At issue--and now clarified--is whether two of the same gender in a committed relationship can be recognized according to California law as a "marriage." That's it. There's no "discrimination" or disadvantage to gays except lexiconically.
This is not about hatred or injustice, but that's all you read about in the press--irate gay people and their supporters shouting that they're just the same as the unfairly legally disadvantaged blacks of the early 60s. If that's the case, then why are there no voices from the national black leadership putting their reputations on the line for their gay "brothers?" Could it be because most of the black population is Christian and believes that marriage joins man and woman only? In their campaign, Barack Obama and Joe Biden repeated that they, too, hold that marriage is between one man and one woman.
The lead sentence of Maura Dolan's piece riled me because of its suggestion that those in favor of Proposition 8 are in the midst of some eeeeevil campaign to "cost gays and minorities more rights." It's this sinister painting of anyone loyal to traditional religious perspectives as rampaging to extinguish "rights" of homosexuals that I can't bear. the majority of the population is now defensive; gays and their supporters are the ones on the attack, against the universal understanding of marriage.

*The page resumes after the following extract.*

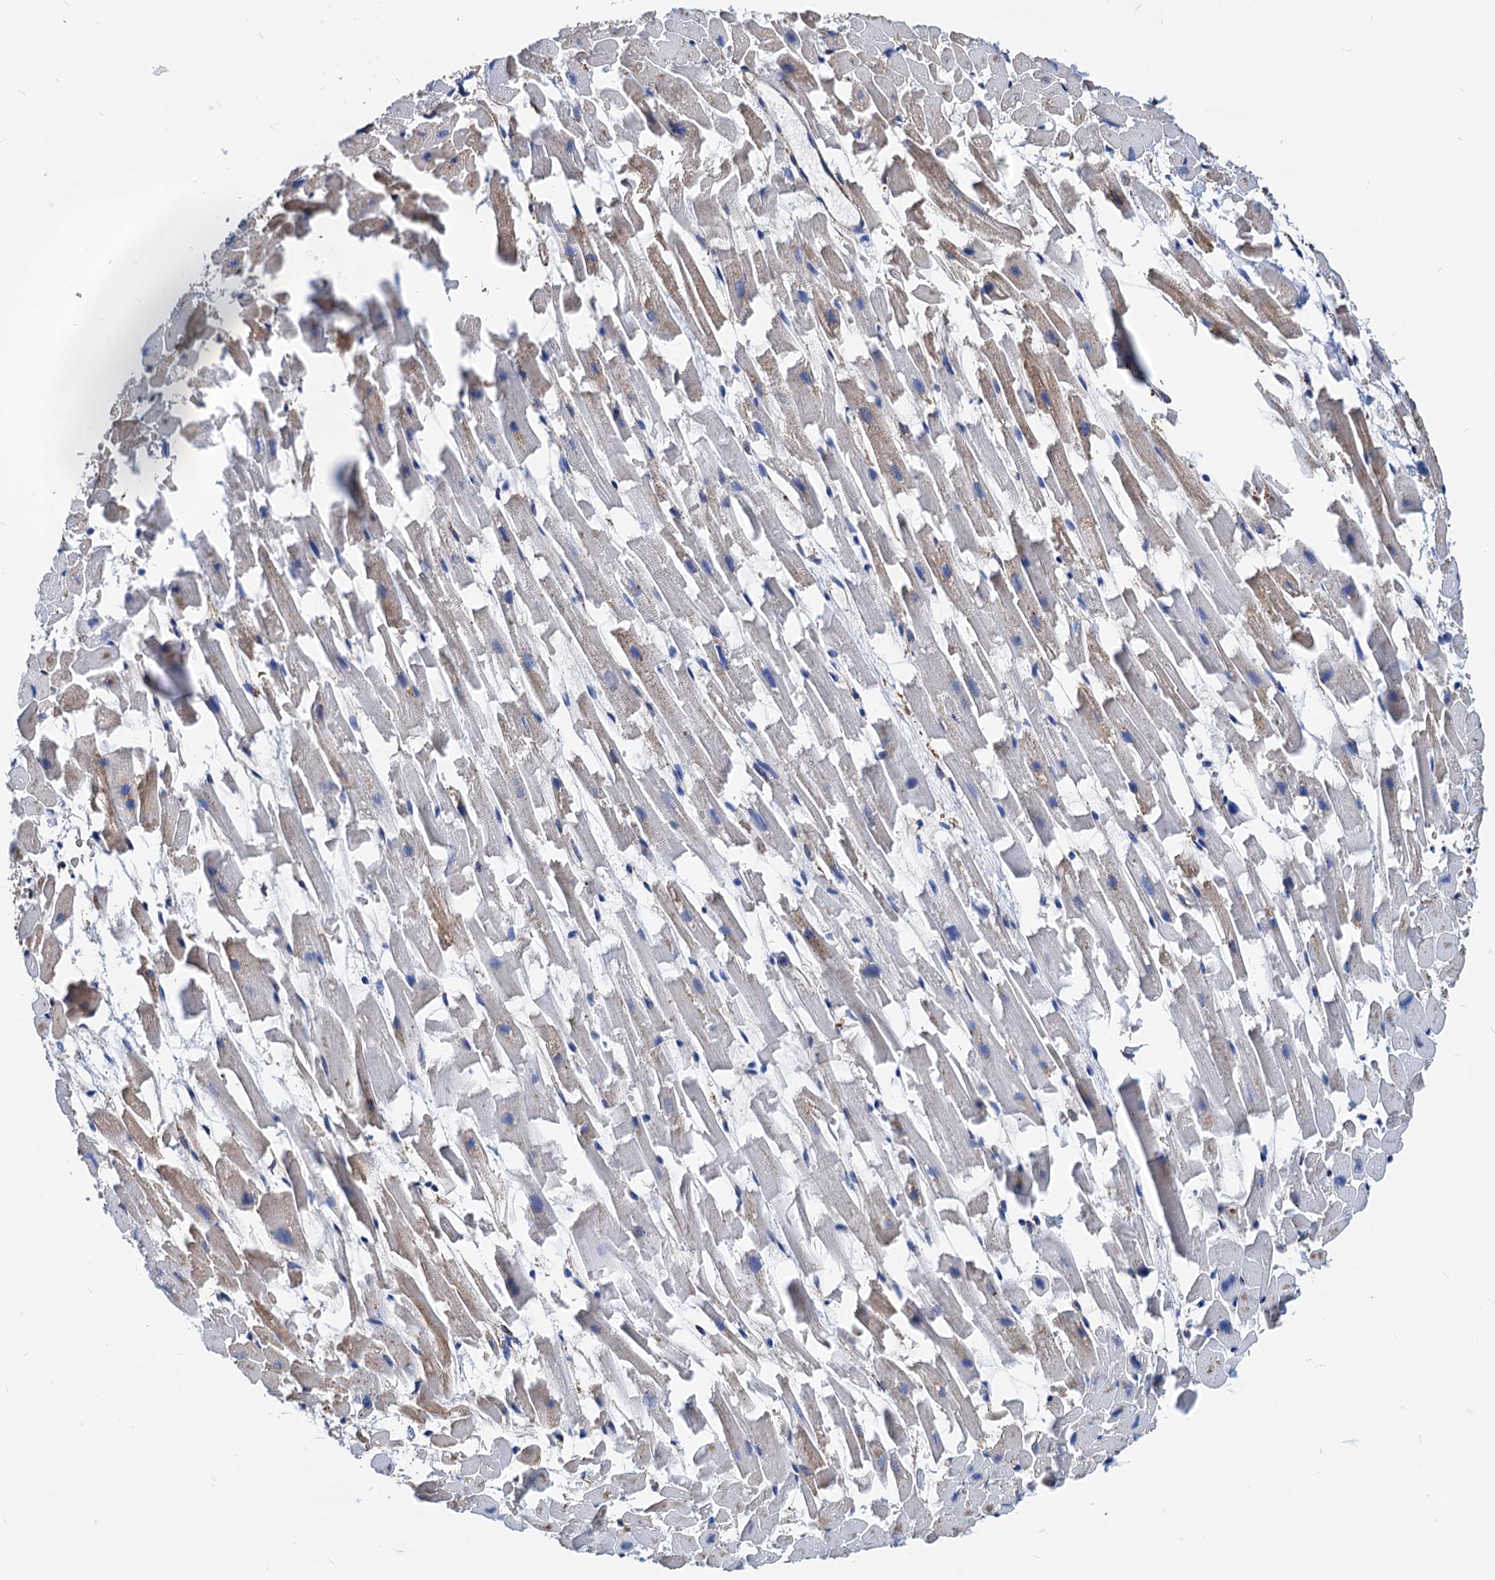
{"staining": {"intensity": "moderate", "quantity": "25%-75%", "location": "cytoplasmic/membranous"}, "tissue": "heart muscle", "cell_type": "Cardiomyocytes", "image_type": "normal", "snomed": [{"axis": "morphology", "description": "Normal tissue, NOS"}, {"axis": "topography", "description": "Heart"}], "caption": "Immunohistochemical staining of benign human heart muscle reveals 25%-75% levels of moderate cytoplasmic/membranous protein expression in about 25%-75% of cardiomyocytes.", "gene": "HSPA5", "patient": {"sex": "female", "age": 64}}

They no longer claim they want marriage's privileges and responsibilities--California law already guarantees that--they want the word "marriage" because they want official sanction for their sexuality and the gravity of their relationship equal with the man-woman joining that provides the next generation.
I have gay friends and relatives, and I love and respect them. The people I happen to know recognize their relationships are not identical to traditional marriages; they acknowledge and are comfortable with who they are. If they should commit to a partner and decide to say they're married, I have no problem honoring the way they choose to present themselves, and my caring and regard for them would not change. But it's a different issue when government takes a position, and when the voters of a state express their explicit will regarding that policy.
No one I know who supported Proposition 8 has any hunger for future ballot issues, much less any to "cost gays and minorities more rights." No rights were lost with Proposition 8; biased reporters who snigglingly deride the will of California's majority simply clarify the real source of this issue's antipathy.